The magic of the algorithm

This is were we get to the meat and potatoes of the algorithm, the parseExpression function is as followed

parseExpression(precedence: PRECEDENCES) {
    const prefix = this.prefixParseFn.get(this.currToken.Type);
    if (!prefix) {
      return;
    }

    let leftExp = prefix();


    while (this.peekPrecedence() > precedence
      && !this.peekTokenIs(TOKENS.SEMICOLON)) {
      const infix = this.infixParseFn.get(this.peekToken.Type);
      if (!infix) {
        console.log(`no infix for ${this.currToken.Literal}`);
        return leftExp;
      }

      this.nextToken();
      leftExp = infix(leftExp);
    }

    return leftExp;
  }

The algorithm can get messy if explained step by step like the other ones so I think it’s a better idea to explain the flow of thing rather than steps.

The idea is that we always start off parsing the left side of an expression, we then check if the precedence of the next token is higher than the one we received as argument and if that’s the case, we parse an infix function.

When we call the infix function, we pass the left expression as an argument which will then decide if the expression belongs in the first of second node. This is what some people describe as “biding power” or “stealing” when they talk about Pratt parsing.

For example, if we had 3 + 6 * 8. When we get to parsing 6, we have to know where it belong Parsing example

The answer is the first one, since the multiplication has higher binding power, it enter the while loop and doesn’t return immediatly so it “steals” it. If we had it the other way around, 8 * 6 + 3 in that case, once the 6 would get passed to next expression leftExp = infix(leftExp), we would never enter the while loop and immediatly return the value.

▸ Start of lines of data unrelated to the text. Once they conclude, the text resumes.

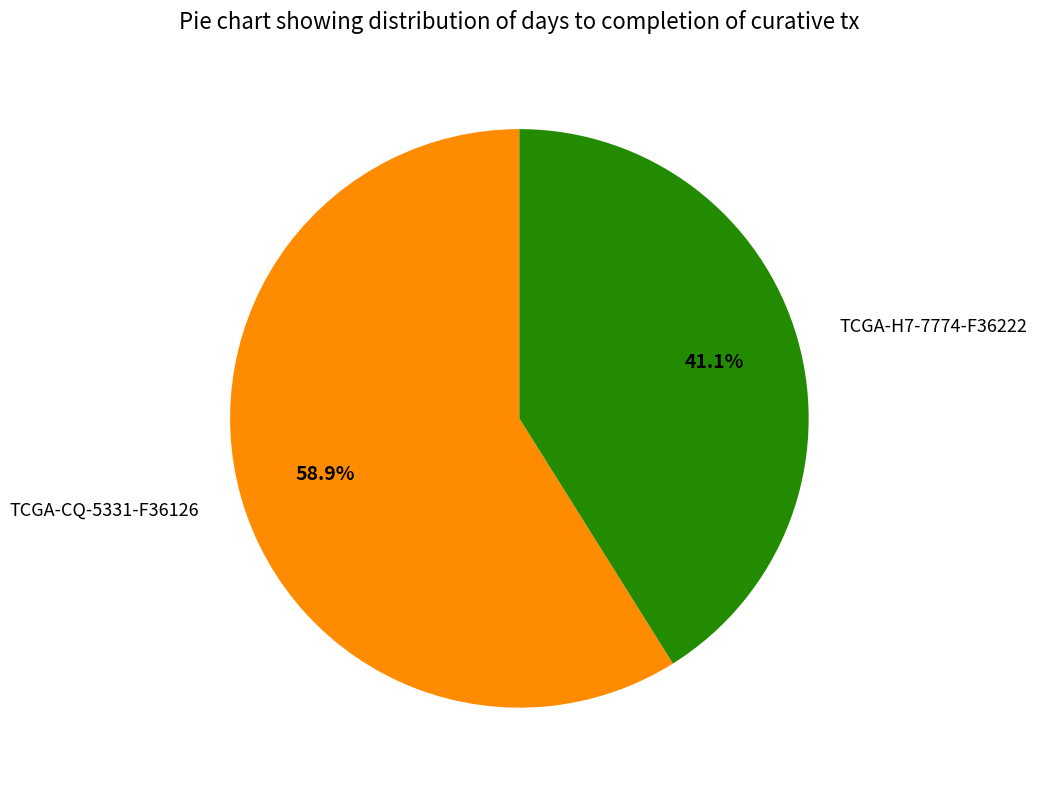

What percentage is NOT represented by TCGA-H7-7774-F36222?

58.9%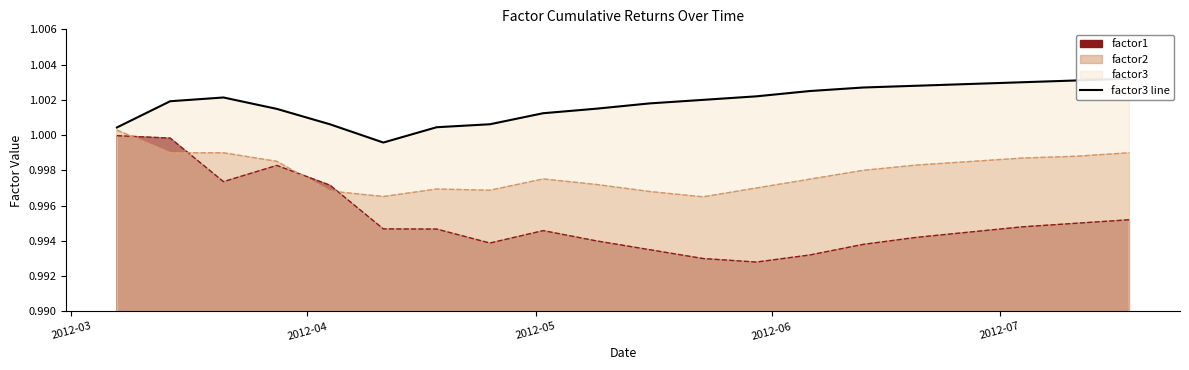

How many categories are shown in the chart?

20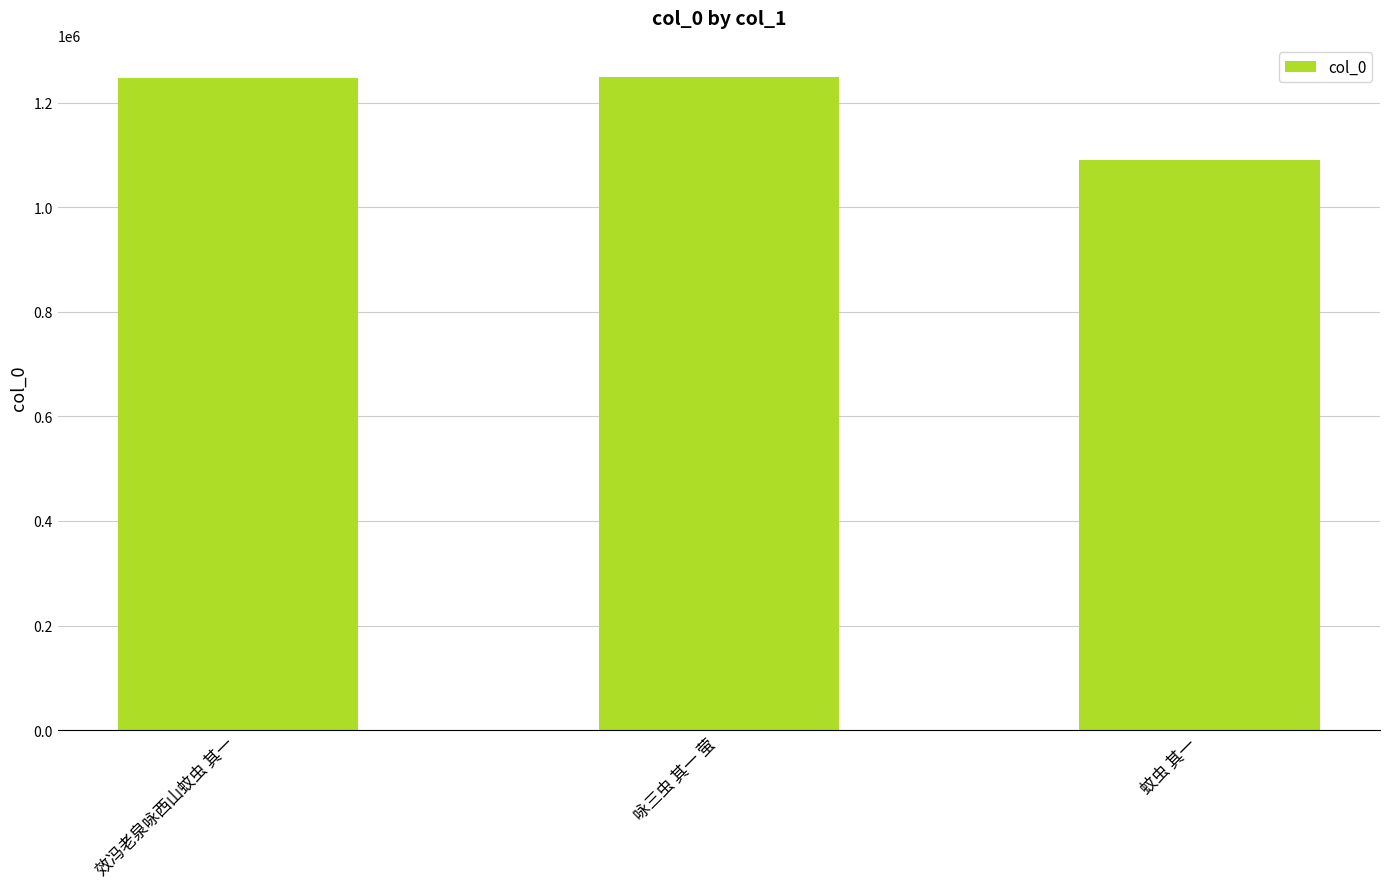

What is the greatest value displayed?

1248190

It might be a better to say, instead of stealing a value, we pass the value to the next expression and it either decides to return it or keep it. The idea is to make it clear that the function is parsed and then passed around and not “stolen”.

Once you understand that, the rest is pretty self explanatory since the only thing that changes is the parsing expression. Each parsing function calls the main parseExpression function with it’s own precedence level and we end up with a fully parsed tree of nodes.